Supplied data:
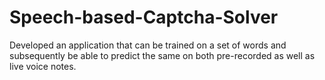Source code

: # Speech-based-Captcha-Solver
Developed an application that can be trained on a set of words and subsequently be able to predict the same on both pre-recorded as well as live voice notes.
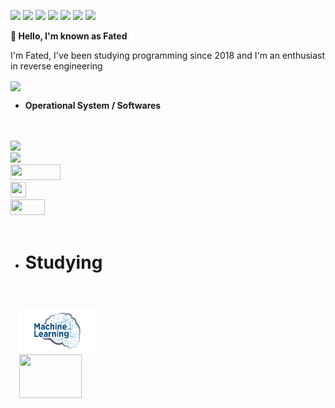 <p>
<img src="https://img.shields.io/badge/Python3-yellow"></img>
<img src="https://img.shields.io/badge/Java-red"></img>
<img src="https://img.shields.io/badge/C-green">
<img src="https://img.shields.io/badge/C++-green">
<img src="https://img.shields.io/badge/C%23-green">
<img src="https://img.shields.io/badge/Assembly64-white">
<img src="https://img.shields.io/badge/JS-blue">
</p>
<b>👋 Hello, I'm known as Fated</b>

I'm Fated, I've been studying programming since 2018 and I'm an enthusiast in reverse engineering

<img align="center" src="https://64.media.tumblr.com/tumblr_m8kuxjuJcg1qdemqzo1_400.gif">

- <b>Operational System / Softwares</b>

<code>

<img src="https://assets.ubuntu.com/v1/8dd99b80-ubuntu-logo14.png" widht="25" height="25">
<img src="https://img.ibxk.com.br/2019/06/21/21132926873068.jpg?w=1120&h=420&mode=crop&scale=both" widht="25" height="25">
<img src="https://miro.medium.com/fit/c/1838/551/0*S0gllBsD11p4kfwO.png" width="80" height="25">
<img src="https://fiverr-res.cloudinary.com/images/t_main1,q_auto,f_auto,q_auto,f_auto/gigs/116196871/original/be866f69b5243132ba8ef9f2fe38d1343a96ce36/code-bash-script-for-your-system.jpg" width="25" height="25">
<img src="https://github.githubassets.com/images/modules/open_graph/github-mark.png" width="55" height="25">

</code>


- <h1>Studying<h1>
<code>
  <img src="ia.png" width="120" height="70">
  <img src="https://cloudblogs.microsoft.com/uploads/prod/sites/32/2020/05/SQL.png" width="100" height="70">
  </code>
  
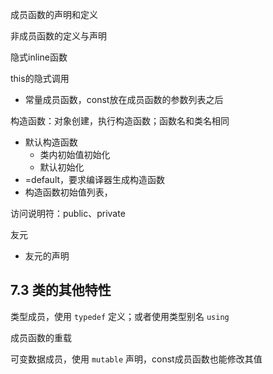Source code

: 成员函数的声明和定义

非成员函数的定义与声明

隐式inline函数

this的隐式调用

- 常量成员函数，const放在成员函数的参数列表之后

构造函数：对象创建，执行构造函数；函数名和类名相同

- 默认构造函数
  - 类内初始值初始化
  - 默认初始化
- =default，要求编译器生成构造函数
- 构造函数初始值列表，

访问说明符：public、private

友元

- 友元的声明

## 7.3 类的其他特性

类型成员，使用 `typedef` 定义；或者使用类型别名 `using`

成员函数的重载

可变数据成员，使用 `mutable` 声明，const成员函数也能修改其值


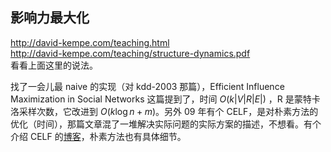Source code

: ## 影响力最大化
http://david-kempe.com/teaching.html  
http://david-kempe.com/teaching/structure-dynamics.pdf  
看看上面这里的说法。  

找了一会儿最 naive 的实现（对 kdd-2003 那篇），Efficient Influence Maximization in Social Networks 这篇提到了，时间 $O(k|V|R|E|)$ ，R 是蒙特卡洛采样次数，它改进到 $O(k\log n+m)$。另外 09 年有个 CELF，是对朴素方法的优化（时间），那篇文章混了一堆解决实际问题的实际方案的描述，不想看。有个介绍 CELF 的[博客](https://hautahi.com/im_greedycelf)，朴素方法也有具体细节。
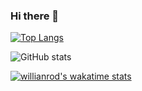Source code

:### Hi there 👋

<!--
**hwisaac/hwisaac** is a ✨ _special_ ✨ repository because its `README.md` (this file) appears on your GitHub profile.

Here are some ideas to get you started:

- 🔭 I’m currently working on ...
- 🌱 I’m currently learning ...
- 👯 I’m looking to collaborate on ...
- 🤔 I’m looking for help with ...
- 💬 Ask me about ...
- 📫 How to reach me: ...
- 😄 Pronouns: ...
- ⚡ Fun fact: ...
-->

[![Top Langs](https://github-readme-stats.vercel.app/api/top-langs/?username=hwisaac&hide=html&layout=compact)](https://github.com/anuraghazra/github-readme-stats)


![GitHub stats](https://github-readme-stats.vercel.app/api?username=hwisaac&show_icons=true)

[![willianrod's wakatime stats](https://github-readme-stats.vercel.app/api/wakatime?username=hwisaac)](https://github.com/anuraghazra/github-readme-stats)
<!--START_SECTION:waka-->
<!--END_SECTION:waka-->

==

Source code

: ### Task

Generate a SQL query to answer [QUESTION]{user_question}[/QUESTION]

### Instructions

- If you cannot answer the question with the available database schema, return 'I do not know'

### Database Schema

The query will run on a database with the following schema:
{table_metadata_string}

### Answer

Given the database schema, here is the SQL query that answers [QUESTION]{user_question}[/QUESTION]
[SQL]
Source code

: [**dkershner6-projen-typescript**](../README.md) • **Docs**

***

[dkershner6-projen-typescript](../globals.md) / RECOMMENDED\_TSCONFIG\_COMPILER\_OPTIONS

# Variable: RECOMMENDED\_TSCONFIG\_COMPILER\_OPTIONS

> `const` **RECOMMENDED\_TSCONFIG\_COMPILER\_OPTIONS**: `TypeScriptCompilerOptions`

...

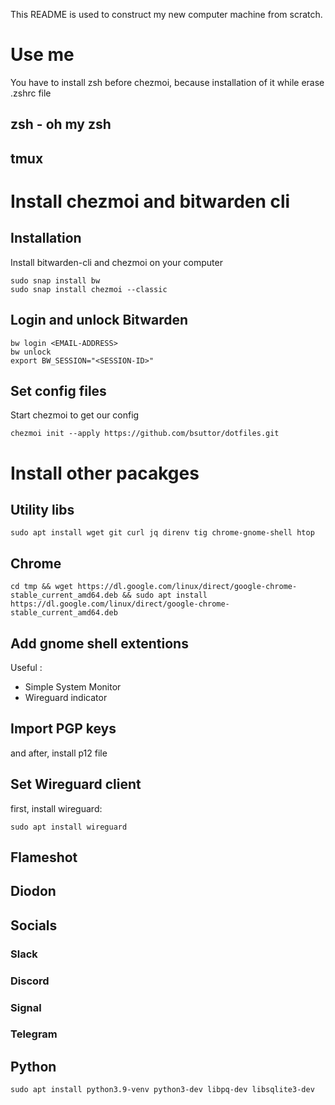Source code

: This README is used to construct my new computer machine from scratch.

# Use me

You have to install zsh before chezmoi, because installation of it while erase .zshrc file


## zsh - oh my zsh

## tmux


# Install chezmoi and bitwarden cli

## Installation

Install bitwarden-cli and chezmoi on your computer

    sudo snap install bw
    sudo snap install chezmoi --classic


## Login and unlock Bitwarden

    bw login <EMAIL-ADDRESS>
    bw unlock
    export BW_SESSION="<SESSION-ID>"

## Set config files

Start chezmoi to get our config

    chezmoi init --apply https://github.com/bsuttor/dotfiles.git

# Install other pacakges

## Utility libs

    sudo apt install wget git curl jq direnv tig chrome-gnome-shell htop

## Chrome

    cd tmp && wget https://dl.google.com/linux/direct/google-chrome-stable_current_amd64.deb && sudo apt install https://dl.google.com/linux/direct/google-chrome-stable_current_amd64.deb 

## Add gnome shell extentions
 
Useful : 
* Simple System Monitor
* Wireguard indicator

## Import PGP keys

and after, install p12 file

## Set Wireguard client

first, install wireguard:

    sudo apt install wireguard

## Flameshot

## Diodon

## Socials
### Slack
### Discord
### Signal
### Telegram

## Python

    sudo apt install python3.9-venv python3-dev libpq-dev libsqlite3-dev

Your assignment: What you return must be the lines above that run from the line with "chezmoi init --apply" to the line with "sudo apt install python3.9-venv", inclusive, each copied exactly.

Reply:
    chezmoi init --apply https://github.com/bsuttor/dotfiles.git

# Install other pacakges

## Utility libs

    sudo apt install wget git curl jq direnv tig chrome-gnome-shell htop

## Chrome

    cd tmp && wget https://dl.google.com/linux/direct/google-chrome-stable_current_amd64.deb && sudo apt install https://dl.google.com/linux/direct/google-chrome-stable_current_amd64.deb 

## Add gnome shell extentions
 
Useful : 
* Simple System Monitor
* Wireguard indicator

## Import PGP keys

and after, install p12 file

## Set Wireguard client

first, install wireguard:

    sudo apt install wireguard

## Flameshot

## Diodon

## Socials
### Slack
### Discord
### Signal
### Telegram

## Python

    sudo apt install python3.9-venv python3-dev libpq-dev libsqlite3-dev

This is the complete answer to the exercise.